To-do item: Reproduce the listing that follows word for word, without its pictures.

● ● ● ● ● ● ●

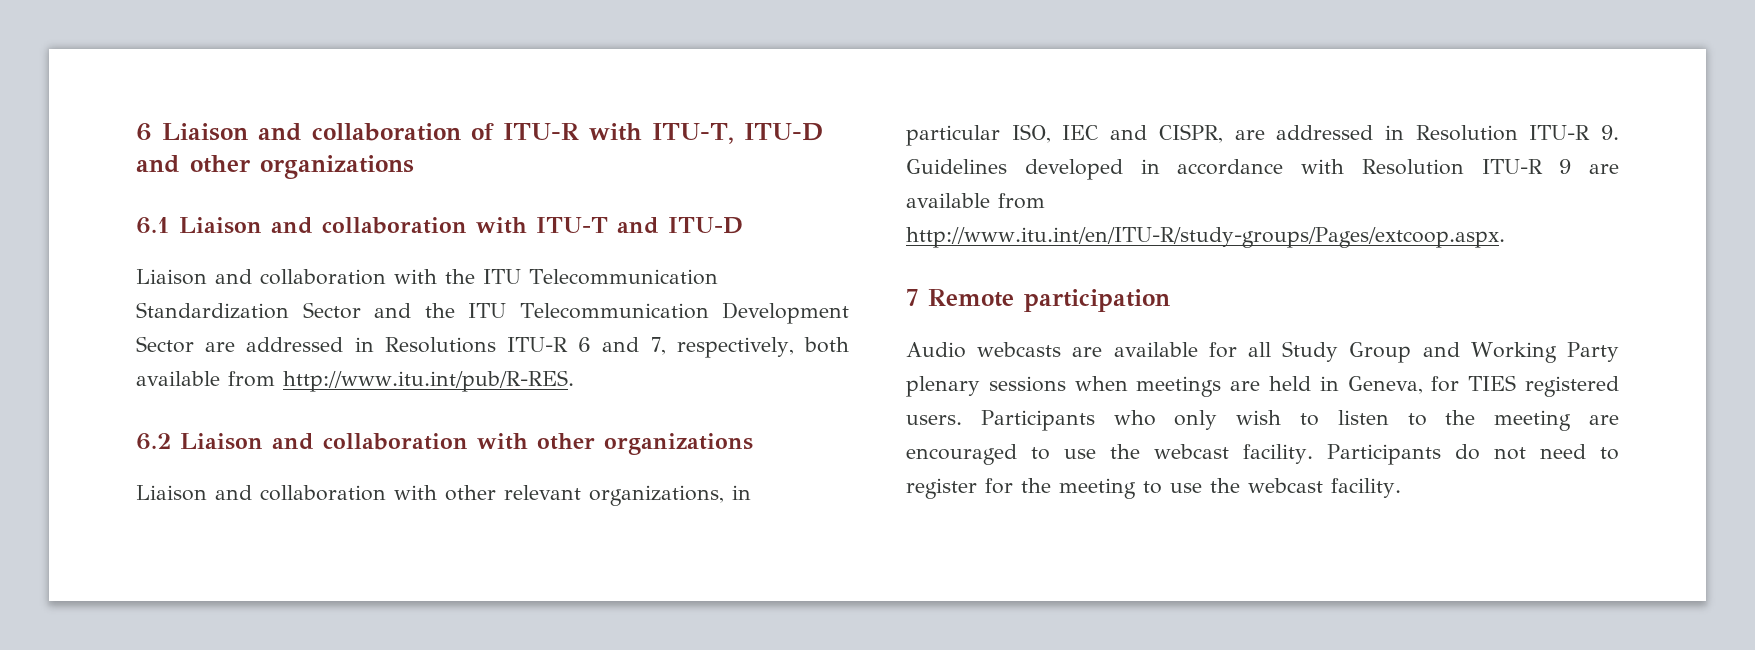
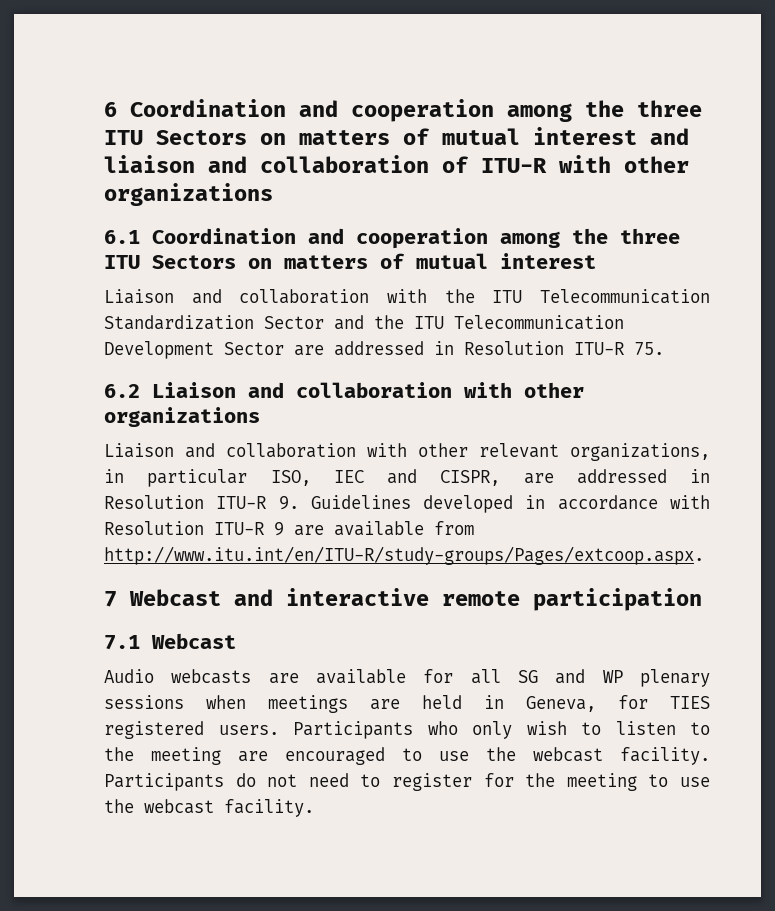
[136,123,248,141] 6 Liaison -> [104,99,702,122] [104,127,689,145] [104,155,195,173] 6 Coordination and cooperation among the three ITU Sectors on matters of mutual interest and liaison
[652,123,823,144] [136,155,180,173] ITU-T, ITU-D and -> (611, 164) none
[179,217,743,234] Liaison and collaboration with ITU-T and ITU-D -> [152,228,680,249] [104,253,596,269] Coordination and cooperation among the three ITU Sectors on matters of mutual interest
[384,337,849,358] [136,370,574,392] Resolutions ITU-R 6 and 7, respectively, both available from http://www.itu.int/pub/R-RES. -> [464,341,664,355] Resolution ITU-R 75.
[928,289,1014,307] Remote -> [129,588,520,606] Webcast and interactive remote
(1170, 300) none -> [104,633,236,650] // 7.1 Webcast
[1282,341,1620,363] Study Group and Working Party -> [518,669,623,684] SG and WP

● ● ● ● ● ● ●

Task answer:
[136,123,248,141] 6 Liaison -> [104,99,702,122] [104,127,689,145] [104,155,195,173] 6 Coordination and cooperation among the three ITU Sectors on matters of mutual interest and liaison
[652,123,823,144] [136,155,180,173] ITU-T, ITU-D and -> (611, 164) none
[179,217,743,234] Liaison and collaboration with ITU-T and ITU-D -> [152,228,680,249] [104,253,596,269] Coordination and cooperation among the three ITU Sectors on matters of mutual interest
[384,337,849,358] [136,370,574,392] Resolutions ITU-R 6 and 7, respectively, both available from http://www.itu.int/pub/R-RES. -> [464,341,664,355] Resolution ITU-R 75.
[928,289,1014,307] Remote -> [129,588,520,606] Webcast and interactive remote
(1170, 300) none -> [104,633,236,650] // 7.1 Webcast
[1282,341,1620,363] Study Group and Working Party -> [518,669,623,684] SG and WP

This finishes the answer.